Cerita Batu Penolak Bala di Komplek Makam Sunan Gunung Jati Cirebon


Cirebon - Sebagian besar peninggalan tradisi dan budaya masyarakat Cirebon masih lestari. Bahkan sudah mengakar hingga menjadi cerita rakyat.

Seperti yang ada di Kecamatan Gunung Jati Kabupaten Cirebon. Sebuah batu berselimut kain putih terletak di tepi Jalan Raya Sunan Gunung Jati Kecamatan Gunung Jati Kabupaten Cirebon.

Warga sekitar berkerumum duduk disekitar Batu Tameng Cirebon. Tidak sedikit warga mengharap berkah dari setiap kendaraan yang lewat.

"Usia batu tersebut sudah ratusan tahun dan tak pernah berpindah lokasi," kata Filolog Cirebon Raffan Safari Hasyim, Selasa (9/10/2018).

Dia menuturkan, Batu Tameng sebagai penanda perbatasan wilayah antara Pesantren Giri Amparan Jati dengan Pesantren Sembung pada tahun 1440. Pesantren tersebut didirikan pada era Sunan Gunung Jati.

Sementara Pesantren Giri Amparan Jati didirikan oleh Syekh Nurjati tahun 1420. Batu Tameng menjadi penanda dua pesantren tersebut.

"Sekarang kedua pesantren berubah menjadi komplek makam Sunan Gunung Jati," kata dia.

Pria yang akrab disapa Opan itu menyebutkan, sosok penjaga perbatasan dua pesantren tersebut, bernama Ki Gede Watu Tameng.

"Selama pesantren itu berdiri penjaga perbatasan atau Batu Tameng selalu ada," ujar dia.

Tolak Bala

Masyarakat Cirebon meyakini keberadaan Batu Tameng di Gunung Jati sebagai media penolak bala atau sial. Foto (Liputan6.com / Panji Prayitno)
Keberadaan batu tameng tidak hanya menjadi bagian dari catatan sejarah Cirebon. Masyarakat meyakini batu tameng sebagai media penolak bala.

"Kalau saya meyakini batu tameng itu bukan nama orang tapi jabatan seseorang," kata Opan.
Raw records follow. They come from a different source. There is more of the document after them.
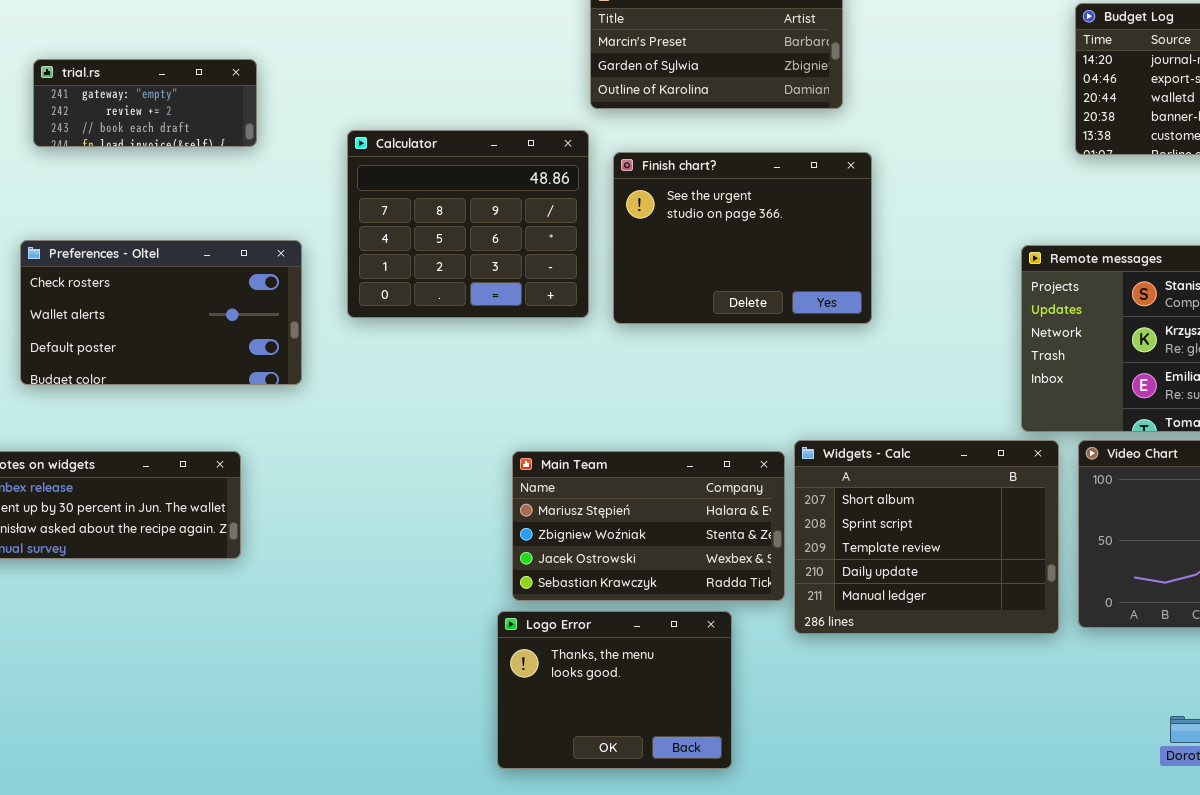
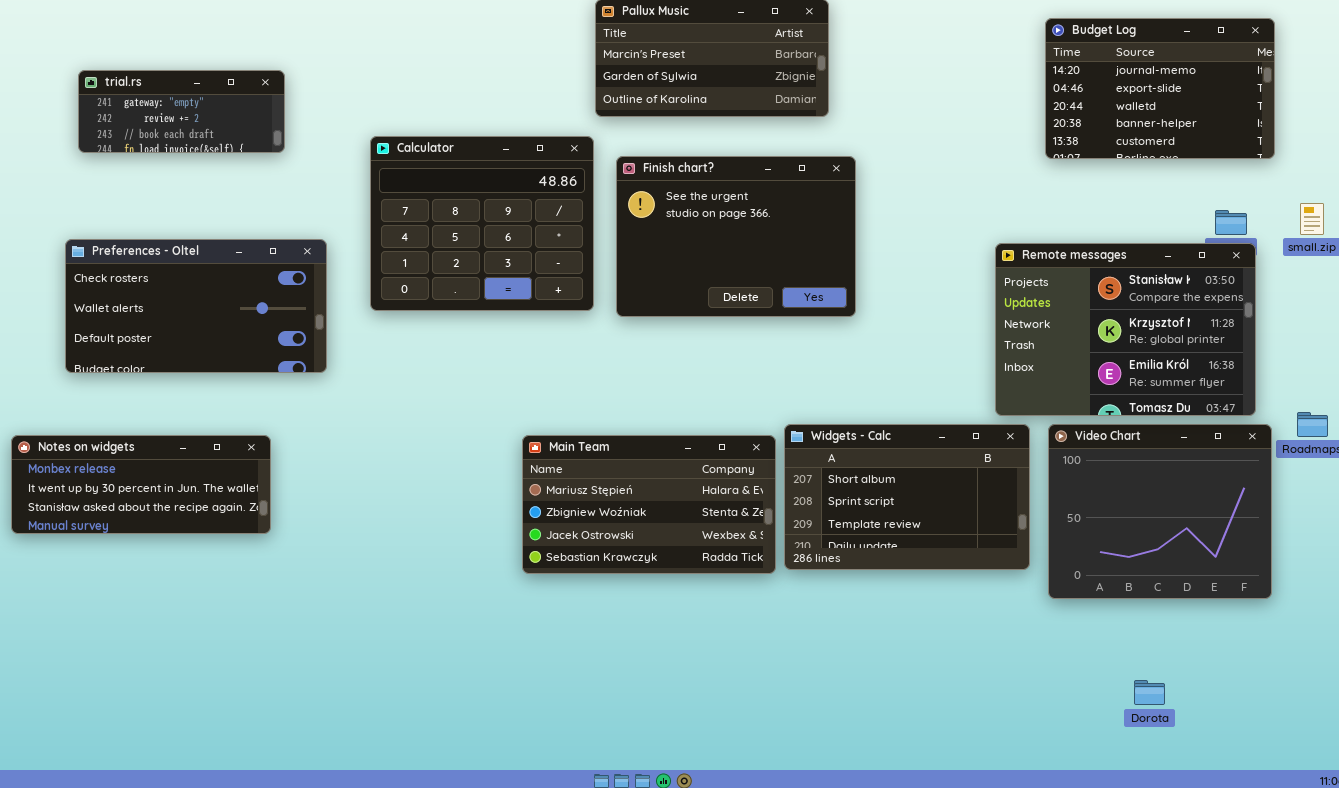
Widgets - Calc: [794,440,1059,634] -> [784,424,1030,570], resized
Logo Error: [497,611,732,769] -> none, closed

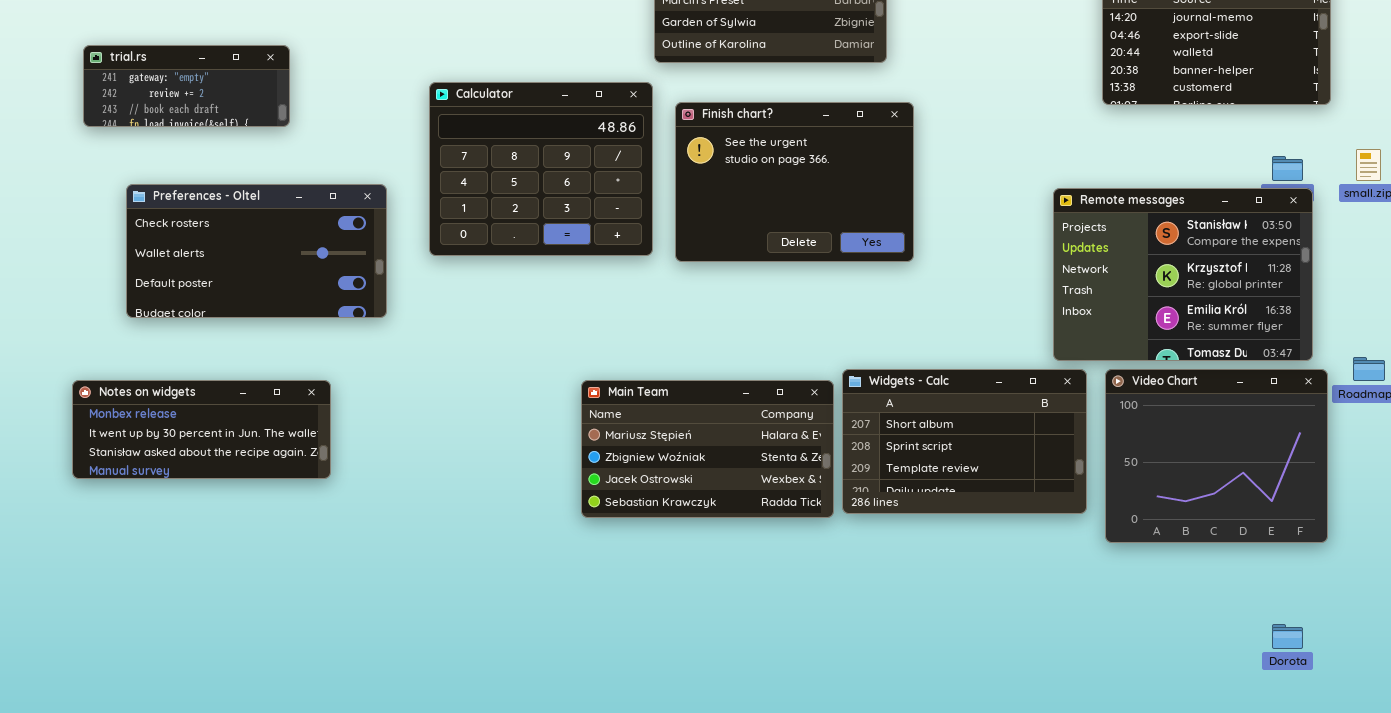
trial.rs: [78,70,285,153] -> [83,45,290,127], moved
Dorota: [1134,680,1165,705] -> [1272,624,1303,649], moved

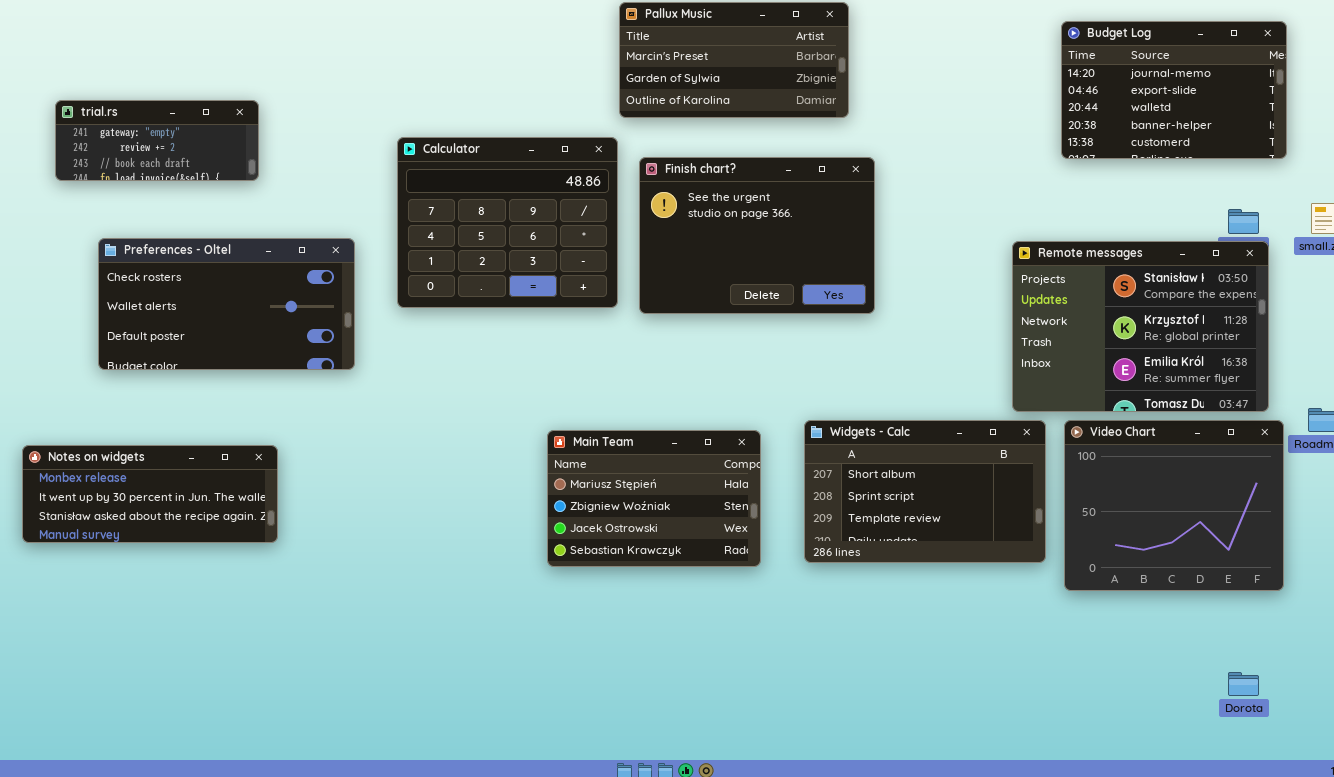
Notes on widgets: [72,380,331,479] -> [22,445,278,543], moved
Main Team: [581,380,834,518] -> [547,430,761,567], resized

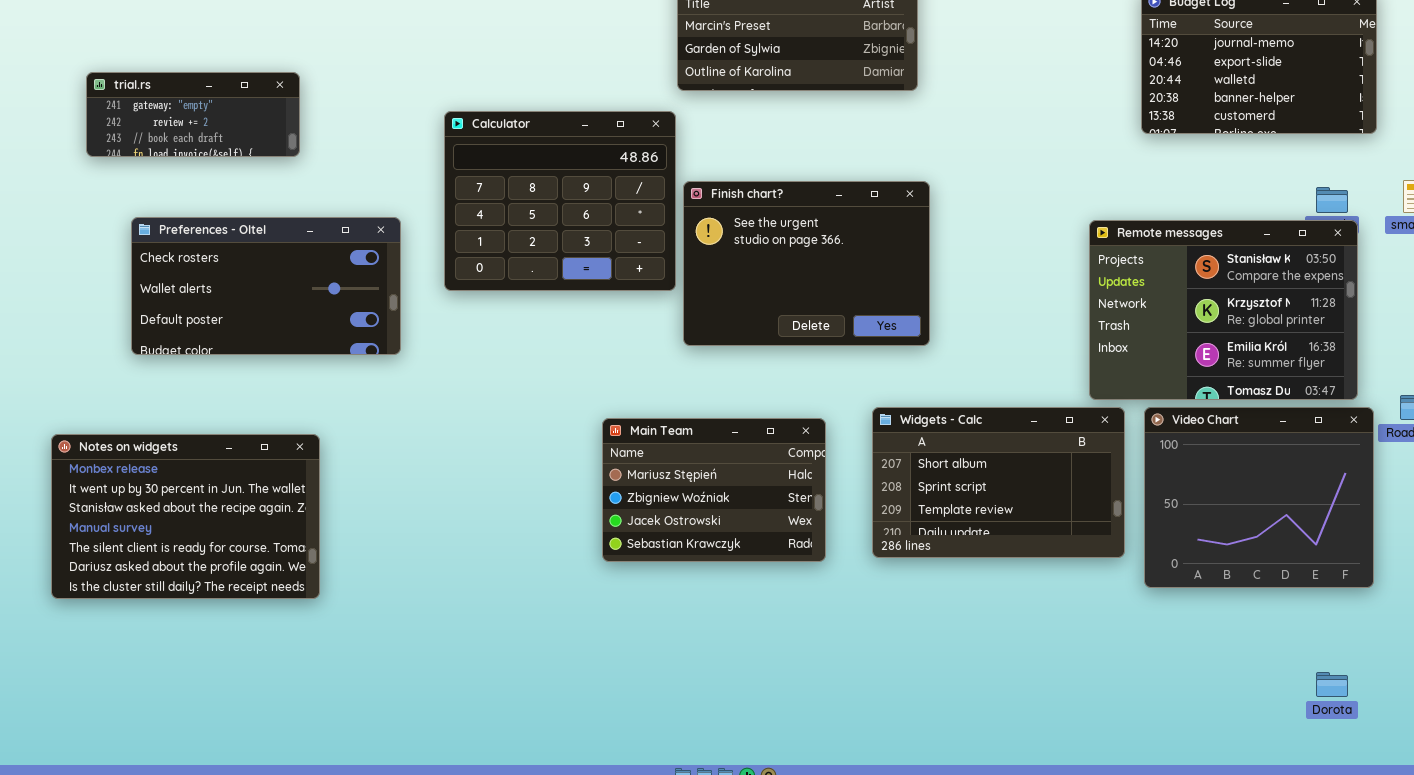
Finish chart?: [639,157,875,314] -> [683,181,930,346], moved
Notes on widgets: [22,445,278,543] -> [51,434,320,599], resized

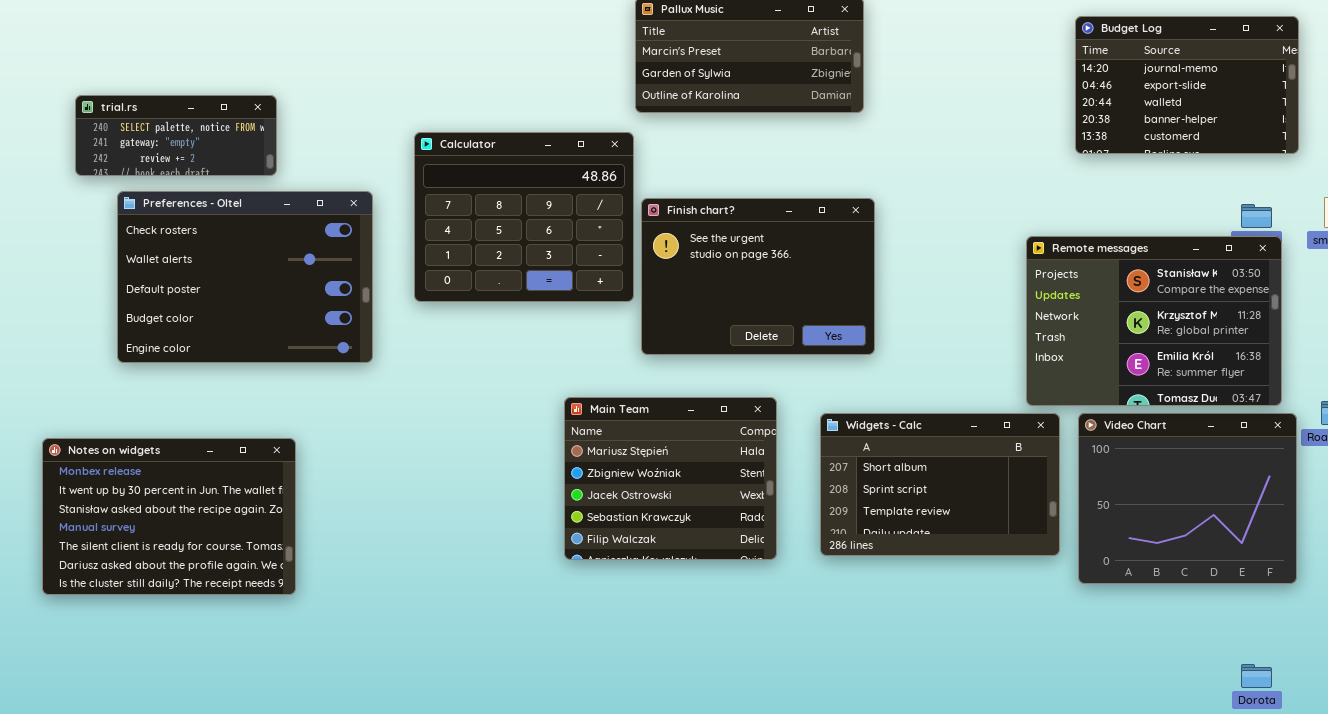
trial.rs: [86,72,300,157] -> [75,95,277,176], scrolled up 1 row
Preferences - Oltel: [131,217,401,355] -> [117,191,373,363], resized
Main Team: [602,418,826,562] -> [564,397,777,560], resized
Tidak sedikit pengunjung maupun peziarah melemparkan uang ke arah batu tameng. Sejumlah pengendara juga menyempatkan diri melempar uang ke batu tameng jika melewati kawasan Gunung Jati.

Opan menjelaskan tradisi lempar uang ke sebuah batu itu sudah dilakukan sejak lama. Bahkan, tidak sedikit warga setempat sengaja menunggu di tepi jalan sekitar batu tameng agar mendapat lemparan uang dari pengendara.

"Banyak apalagi sore hari warga duduk di tepi jalan persis di depan kawasan batu tameng," kata Opan.

Opan menjelaskan tradisi tersebut merupakan salah satu bentuk sedekah warga atau pengunjung. Tujuan utamanya untuk mendapat berkah dan dijauhkan dari malapetaka.

"Sesuai dengan ajaran Islam, sedekah itu kan bisa menolak bala. Intinya sedekah, bukan hal-hal lain," ujar Opan.